Crucially for the poker player, it would have let them see his hand and potentially allow other players to gain an advantage over him.
“This kind of attack is very generic and works against any online poker site that we know of. The Trojan is written in Java and uses obfuscation, but isn’t all that complicated. Since it’s in Java, the malware can run in any platform (Mac OS, Windows, Linux),” F-Secure said in its blog post.
But Kyllönen was not the first victim of such a brazen attack. Another professional player, Henri Jaakkola, who stayed in the same room as Kyllönen, was hit by the same Trojan.
And things have not been resolved for Kyllönen either. In a forum post today, he claimed he had been repeatedly told by Pokerstars, the competition organiser, that the police had been contacted, only to discover that they had not.
“To this day I still have zero proof any sort of authorities have seen this case, so if you end up in a similar situation, do not count on Pokerstars, contact the police directly. I however have absolutely no energy to do anything about the case anymore, I really just want to forget it,” he added.
Pokerstars had not responded to a request for comment on the situation at the time of publication.

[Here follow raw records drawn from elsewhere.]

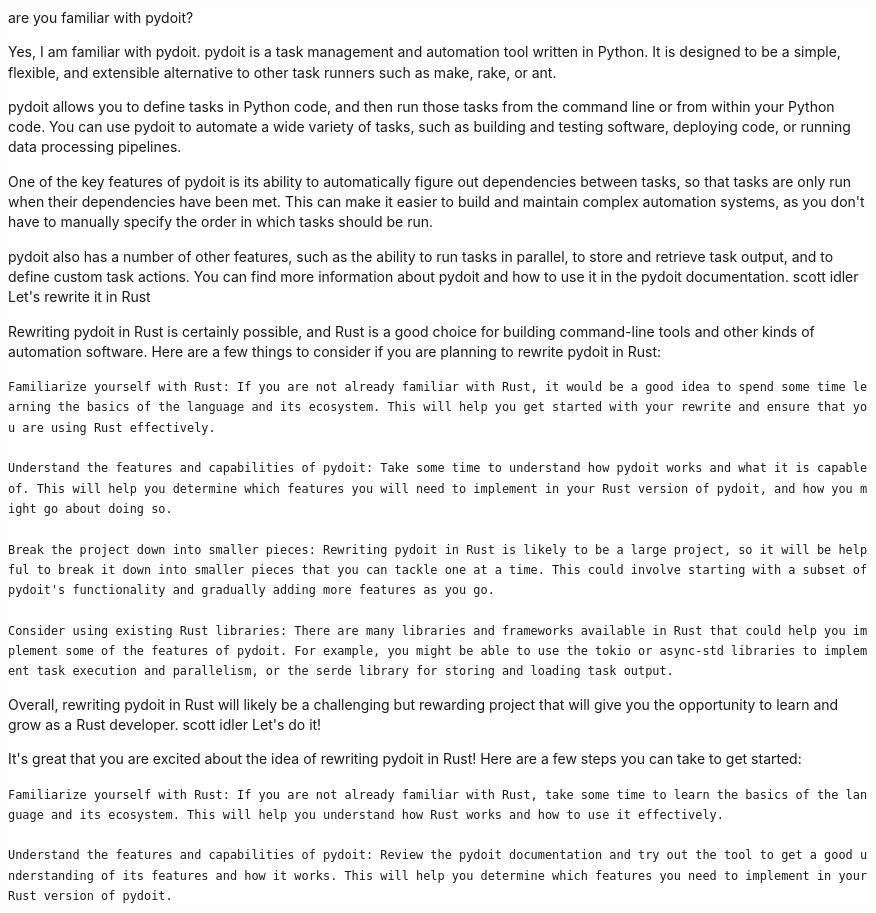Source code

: are you familiar with pydoit?

Yes, I am familiar with pydoit. pydoit is a task management and automation tool written in Python. It is designed to be a simple, flexible, and extensible alternative to other task runners such as make, rake, or ant.

pydoit allows you to define tasks in Python code, and then run those tasks from the command line or from within your Python code. You can use pydoit to automate a wide variety of tasks, such as building and testing software, deploying code, or running data processing pipelines.

One of the key features of pydoit is its ability to automatically figure out dependencies between tasks, so that tasks are only run when their dependencies have been met. This can make it easier to build and maintain complex automation systems, as you don't have to manually specify the order in which tasks should be run.

pydoit also has a number of other features, such as the ability to run tasks in parallel, to store and retrieve task output, and to define custom task actions. You can find more information about pydoit and how to use it in the pydoit documentation.
scott idler
Let's rewrite it in Rust

Rewriting pydoit in Rust is certainly possible, and Rust is a good choice for building command-line tools and other kinds of automation software. Here are a few things to consider if you are planning to rewrite pydoit in Rust:

    Familiarize yourself with Rust: If you are not already familiar with Rust, it would be a good idea to spend some time learning the basics of the language and its ecosystem. This will help you get started with your rewrite and ensure that you are using Rust effectively.

    Understand the features and capabilities of pydoit: Take some time to understand how pydoit works and what it is capable of. This will help you determine which features you will need to implement in your Rust version of pydoit, and how you might go about doing so.

    Break the project down into smaller pieces: Rewriting pydoit in Rust is likely to be a large project, so it will be helpful to break it down into smaller pieces that you can tackle one at a time. This could involve starting with a subset of pydoit's functionality and gradually adding more features as you go.

    Consider using existing Rust libraries: There are many libraries and frameworks available in Rust that could help you implement some of the features of pydoit. For example, you might be able to use the tokio or async-std libraries to implement task execution and parallelism, or the serde library for storing and loading task output.

Overall, rewriting pydoit in Rust will likely be a challenging but rewarding project that will give you the opportunity to learn and grow as a Rust developer.
scott idler
Let's do it!

It's great that you are excited about the idea of rewriting pydoit in Rust! Here are a few steps you can take to get started:

    Familiarize yourself with Rust: If you are not already familiar with Rust, take some time to learn the basics of the language and its ecosystem. This will help you understand how Rust works and how to use it effectively.

    Understand the features and capabilities of pydoit: Review the pydoit documentation and try out the tool to get a good understanding of its features and how it works. This will help you determine which features you need to implement in your Rust version of pydoit.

It appears digital attacks are rampant in the poker community. “We have investigated several cases that have been used to steal hundreds of thousands of euro. What makes these cases noteworthy is that they were not online attacks,” F-Secure added, dubbing this kind of attack “sharking”.
Earlier this year, Masaaki Kagawa, prolific poker player and the 50-year-old president of IT firm Koei Planning, was arrested along with eight others, over an alleged spam campaign that was spreading Android malware to collect contact details from a victims device.